If Mr Adams felt so strongly about the incarceration of these men, he and the IRA could have just named or produced the actual bombers. That would have solved it, surely.

But Mr Adams wants to have it all ways. Yes, what the British government did to Mr Conlon and others was very wrong, but it is nothing short of perverse to have Sinn Féin protesting about it. Would it have preferred that the real IRA bombers were arrested? Hardly.

Or would it have preferred that nobody at all was arrested and convicted for the Guildford bombings, which killed five people in two pubs, and injured scores? Perhaps. But then, with a wrongful conviction, you've got something better - a big human rights stick to beat the British with.

As it happens, in 1977, the 'Balcombe Street gang', an IRA unit which was about to receive huge sentences for other bombings, half-claimed that it was also responsible for the Guildford bombings. Could it be believed? As SF leader, Mr Adams could have confirmed its claim. But on that occasion he was strangely and understandably mute, and the claim wasn't followed up on.

It would be better now if Mr Adams remained mute when such cases are discussed. But, of course, this is not his way. He still insists on speculating about IRA's Disappeared, for example, in a way that further offends the families and blurs the lines of responsibility for who was actually responsible for these people's murder.

Mr Adams acts not only as if he is not part of Sinn Féin and the IRA, but also as if neither of these bodies is actually connected to the consequences of its actions. It is a fiction that reassures some of the SF base but which the wider public completely sees through.

For decades, they saw how the IRA carried out atrocities, and then profited from the reaction, and over-reaction, of the authorities, such as when it resulted in wrongful arrests and convictions. Or in the case of the Guildford bombings, led to the introduction of the Prevention of Terrorism Act. The Republican movement could then seize on the mistakes and abuses of the authorities as more weapons in its propaganda war.

Thus, Sinn Féin has been highly vocal in seeking, as we all do, a full picture on the Dublin and Monaghan bombings of 1974. Except that SF and the IRA are partly responsible for the bombings, as the then Taoiseach Liam Cosgrave said in a brilliant and brave statement on the very day of those bombings.

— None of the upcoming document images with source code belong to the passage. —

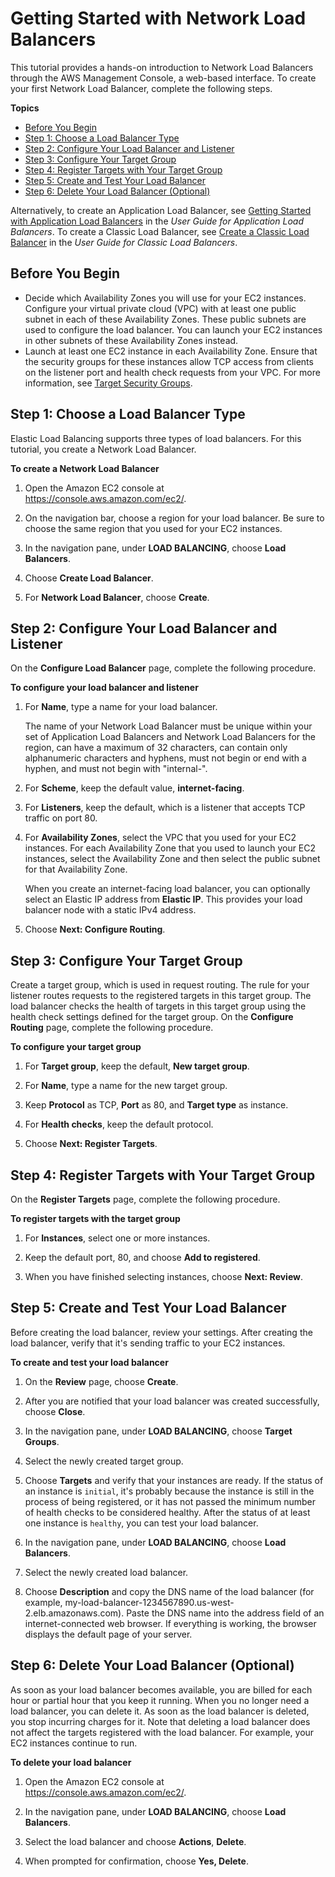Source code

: # Getting Started with Network Load Balancers<a name="network-load-balancer-getting-started"></a>

This tutorial provides a hands\-on introduction to Network Load Balancers through the AWS Management Console, a web\-based interface\. To create your first Network Load Balancer, complete the following steps\.

**Topics**
+ [Before You Begin](#prerequisites)
+ [Step 1: Choose a Load Balancer Type](#select-load-balancer-type)
+ [Step 2: Configure Your Load Balancer and Listener](#configure-load-balancer)
+ [Step 3: Configure Your Target Group](#configure-target-group)
+ [Step 4: Register Targets with Your Target Group](#add-targets)
+ [Step 5: Create and Test Your Load Balancer](#test-load-balancer)
+ [Step 6: Delete Your Load Balancer \(Optional\)](#delete-load-balancer)

Alternatively, to create an Application Load Balancer, see [Getting Started with Application Load Balancers](http://docs.aws.amazon.com/elasticloadbalancing/latest/application/application-load-balancer-getting-started.html) in the *User Guide for Application Load Balancers*\. To create a Classic Load Balancer, see [Create a Classic Load Balancer](http://docs.aws.amazon.com/elasticloadbalancing/latest/classic/elb-getting-started.html) in the *User Guide for Classic Load Balancers*\.

## Before You Begin<a name="prerequisites"></a>
+ Decide which Availability Zones you will use for your EC2 instances\. Configure your virtual private cloud \(VPC\) with at least one public subnet in each of these Availability Zones\. These public subnets are used to configure the load balancer\. You can launch your EC2 instances in other subnets of these Availability Zones instead\.
+ Launch at least one EC2 instance in each Availability Zone\. Ensure that the security groups for these instances allow TCP access from clients on the listener port and health check requests from your VPC\. For more information, see [Target Security Groups](target-group-register-targets.md#target-security-groups)\.

## Step 1: Choose a Load Balancer Type<a name="select-load-balancer-type"></a>

Elastic Load Balancing supports three types of load balancers\. For this tutorial, you create a Network Load Balancer\.

**To create a Network Load Balancer**

1. Open the Amazon EC2 console at [https://console\.aws\.amazon\.com/ec2/](https://console.aws.amazon.com/ec2/)\.

1. On the navigation bar, choose a region for your load balancer\. Be sure to choose the same region that you used for your EC2 instances\.

1. In the navigation pane, under **LOAD BALANCING**, choose **Load Balancers**\.

1. Choose **Create Load Balancer**\.

1. For **Network Load Balancer**, choose **Create**\.

## Step 2: Configure Your Load Balancer and Listener<a name="configure-load-balancer"></a>

On the **Configure Load Balancer** page, complete the following procedure\.

**To configure your load balancer and listener**

1. For **Name**, type a name for your load balancer\.

   The name of your Network Load Balancer must be unique within your set of Application Load Balancers and Network Load Balancers for the region, can have a maximum of 32 characters, can contain only alphanumeric characters and hyphens, must not begin or end with a hyphen, and must not begin with "internal\-"\.

1. For **Scheme**, keep the default value, **internet\-facing**\.

1. For **Listeners**, keep the default, which is a listener that accepts TCP traffic on port 80\.

1. For **Availability Zones**, select the VPC that you used for your EC2 instances\. For each Availability Zone that you used to launch your EC2 instances, select the Availability Zone and then select the public subnet for that Availability Zone\.

   When you create an internet\-facing load balancer, you can optionally select an Elastic IP address from **Elastic IP**\. This provides your load balancer node with a static IPv4 address\.

1. Choose **Next: Configure Routing**\.

## Step 3: Configure Your Target Group<a name="configure-target-group"></a>

Create a target group, which is used in request routing\. The rule for your listener routes requests to the registered targets in this target group\. The load balancer checks the health of targets in this target group using the health check settings defined for the target group\. On the **Configure Routing** page, complete the following procedure\.

**To configure your target group**

1. For **Target group**, keep the default, **New target group**\.

1. For **Name**, type a name for the new target group\.

1. Keep **Protocol** as TCP, **Port** as 80, and **Target type** as instance\.

1. For **Health checks**, keep the default protocol\.

1. Choose **Next: Register Targets**\.

## Step 4: Register Targets with Your Target Group<a name="add-targets"></a>

On the **Register Targets** page, complete the following procedure\.

**To register targets with the target group**

1. For **Instances**, select one or more instances\.

1. Keep the default port, 80, and choose **Add to registered**\.

1. When you have finished selecting instances, choose **Next: Review**\.

## Step 5: Create and Test Your Load Balancer<a name="test-load-balancer"></a>

Before creating the load balancer, review your settings\. After creating the load balancer, verify that it's sending traffic to your EC2 instances\.

**To create and test your load balancer**

1. On the **Review** page, choose **Create**\.

1. After you are notified that your load balancer was created successfully, choose **Close**\.

1. In the navigation pane, under **LOAD BALANCING**, choose **Target Groups**\.

1. Select the newly created target group\.

1. Choose **Targets** and verify that your instances are ready\. If the status of an instance is `initial`, it's probably because the instance is still in the process of being registered, or it has not passed the minimum number of health checks to be considered healthy\. After the status of at least one instance is `healthy`, you can test your load balancer\.

1. In the navigation pane, under **LOAD BALANCING**, choose **Load Balancers**\.

1. Select the newly created load balancer\.

1. Choose **Description** and copy the DNS name of the load balancer \(for example, my\-load\-balancer\-1234567890\.us\-west\-2\.elb\.amazonaws\.com\)\. Paste the DNS name into the address field of an internet\-connected web browser\. If everything is working, the browser displays the default page of your server\.

## Step 6: Delete Your Load Balancer \(Optional\)<a name="delete-load-balancer"></a>

As soon as your load balancer becomes available, you are billed for each hour or partial hour that you keep it running\. When you no longer need a load balancer, you can delete it\. As soon as the load balancer is deleted, you stop incurring charges for it\. Note that deleting a load balancer does not affect the targets registered with the load balancer\. For example, your EC2 instances continue to run\.

**To delete your load balancer**

1. Open the Amazon EC2 console at [https://console\.aws\.amazon\.com/ec2/](https://console.aws.amazon.com/ec2/)\.

1. In the navigation pane, under **LOAD BALANCING**, choose **Load Balancers**\.

1. Select the load balancer and choose **Actions**, **Delete**\.

1. When prompted for confirmation, choose **Yes, Delete**\.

The IRA led by example, he said, with its relentless bombings, in the North and in Britain. So SF didn't just create the conditions for these atrocities, and for injustices like that done to Mr Conlon, but it then profited from them and made them part of its agenda.

Mr Adams then acts as if he's doing us a great service by offering advice and help on finding the disappeared, as if he was not part of the machine that actually disappeared them.

Granted, there was atrocities done on both sides, but these victims would not have been disappeared, and Mr Conlon would not have been jailed, if the IRA hadn't prosecuted its murderous campaign.

Having been the cause of Mr Conlon getting wrongfully locked up, Sinn Féin might at least have done more to free him, instead coming in now to remind us of how he was mistried. After all, Mr Conlon did the time for the IRA's crime, and that's the real injustice.